PASSAGE
# Scraping Top Repositories for Topics on GitHub

### url that we are going to scrap `https://github.com/topics`

agenda: - To get a list of topics and store them into dataframe.

For this purpose, I will use beautiful soup and request library to parse the html code and retrieve data from the webpage accordingly.

In [16]:
#importing libraries
import requests
from bs4 import BeautifulSoup as bs
import re
import os
import pandas as pd

In [43]:
def get_topics_page():   
    topics_url = "https://github.com/topics"
    response = requests.get(topics_url)
    #checking for status code
    if response.status_code !=200:
        raise Exception("failed to load page {}.".format(topics_url))
    doc = bs(response.content,"html.parser") 
    return doc

in this first step we have extracted the html code of the webpage. Now we can use beatuful soups operations to extract the required content out of it.

RECORD LIST
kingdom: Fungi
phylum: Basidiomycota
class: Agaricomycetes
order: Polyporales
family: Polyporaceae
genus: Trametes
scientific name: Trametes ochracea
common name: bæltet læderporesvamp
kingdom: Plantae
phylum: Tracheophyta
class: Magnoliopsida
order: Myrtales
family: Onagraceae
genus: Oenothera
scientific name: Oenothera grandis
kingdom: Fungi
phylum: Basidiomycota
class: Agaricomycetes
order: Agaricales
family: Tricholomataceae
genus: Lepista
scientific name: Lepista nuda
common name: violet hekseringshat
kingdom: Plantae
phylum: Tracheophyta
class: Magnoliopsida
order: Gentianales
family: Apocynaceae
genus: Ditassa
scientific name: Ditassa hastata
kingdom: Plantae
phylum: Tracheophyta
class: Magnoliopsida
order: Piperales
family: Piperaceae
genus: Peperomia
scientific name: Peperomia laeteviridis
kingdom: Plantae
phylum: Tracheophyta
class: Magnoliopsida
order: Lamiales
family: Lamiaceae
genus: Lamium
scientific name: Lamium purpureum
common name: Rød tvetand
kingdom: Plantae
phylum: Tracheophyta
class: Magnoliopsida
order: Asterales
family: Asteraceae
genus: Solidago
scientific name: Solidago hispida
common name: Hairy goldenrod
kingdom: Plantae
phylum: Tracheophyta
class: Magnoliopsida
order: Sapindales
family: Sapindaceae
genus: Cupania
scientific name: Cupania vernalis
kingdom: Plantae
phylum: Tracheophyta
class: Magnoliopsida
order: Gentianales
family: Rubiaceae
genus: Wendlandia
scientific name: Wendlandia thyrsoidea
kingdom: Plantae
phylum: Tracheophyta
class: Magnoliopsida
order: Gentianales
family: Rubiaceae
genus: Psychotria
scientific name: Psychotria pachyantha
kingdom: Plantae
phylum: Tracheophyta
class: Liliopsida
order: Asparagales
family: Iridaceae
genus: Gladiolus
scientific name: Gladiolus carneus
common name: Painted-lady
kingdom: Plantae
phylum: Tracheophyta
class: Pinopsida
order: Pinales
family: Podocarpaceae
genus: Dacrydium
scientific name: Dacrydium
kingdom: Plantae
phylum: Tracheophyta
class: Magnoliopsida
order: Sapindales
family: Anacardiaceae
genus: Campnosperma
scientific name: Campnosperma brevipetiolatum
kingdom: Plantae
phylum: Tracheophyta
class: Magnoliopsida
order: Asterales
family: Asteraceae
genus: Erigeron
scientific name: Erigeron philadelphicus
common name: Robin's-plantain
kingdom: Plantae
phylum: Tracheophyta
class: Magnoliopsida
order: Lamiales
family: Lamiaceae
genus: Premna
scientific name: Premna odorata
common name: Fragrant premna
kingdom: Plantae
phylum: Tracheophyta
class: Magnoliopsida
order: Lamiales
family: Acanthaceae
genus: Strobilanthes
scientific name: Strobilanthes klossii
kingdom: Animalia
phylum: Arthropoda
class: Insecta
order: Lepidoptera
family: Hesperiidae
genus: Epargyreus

SET OF TASKS
**1.** In the listing of living things, rewrite only the part that opens with the line containing "genus: Lepista" and closes with the line containing "genus: Wendlandia". Replace every "scientific name" with "species" and leave everything else unchanged.
**2.** Write the next portion of the walkthrough on scraping GitHub topics, beginning right after its final sentence.

ANSWER SET
**1.**
genus: Lepista
species: Lepista nuda
common name: violet hekseringshat
kingdom: Plantae
phylum: Tracheophyta
class: Magnoliopsida
order: Gentianales
family: Apocynaceae
genus: Ditassa
species: Ditassa hastata
kingdom: Plantae
phylum: Tracheophyta
class: Magnoliopsida
order: Piperales
family: Piperaceae
genus: Peperomia
species: Peperomia laeteviridis
kingdom: Plantae
phylum: Tracheophyta
class: Magnoliopsida
order: Lamiales
family: Lamiaceae
genus: Lamium
species: Lamium purpureum
common name: Rød tvetand
kingdom: Plantae
phylum: Tracheophyta
class: Magnoliopsida
order: Asterales
family: Asteraceae
genus: Solidago
species: Solidago hispida
common name: Hairy goldenrod
kingdom: Plantae
phylum: Tracheophyta
class: Magnoliopsida
order: Sapindales
family: Sapindaceae
genus: Cupania
species: Cupania vernalis
kingdom: Plantae
phylum: Tracheophyta
class: Magnoliopsida
order: Gentianales
family: Rubiaceae
genus: Wendlandia

**2.**
In [44]:
doc = get_topics_page()

Now creating some helper functions in parsing the data.

To get the topic name we can use p tag.
![image.png](attachment:image.png)

In [19]:
def get_topic_titles(doc):
    selection_class = "f3 lh-condensed mb-0 mt-1 Link--primary"
    topic_title = doc.find_all("p",{"class":selection_class})#this will give all the line of codes having p tag including specified class attribute.
    topic_titles = [tag.string.strip() for tag in topic_title]#this will parse out the text present inside the tag and take into a list.
    return topic_titles

In [46]:
len(get_topic_titles(doc)) # there are 30 elemtns in a list of title names

30

In [50]:
get_topic_titles(doc)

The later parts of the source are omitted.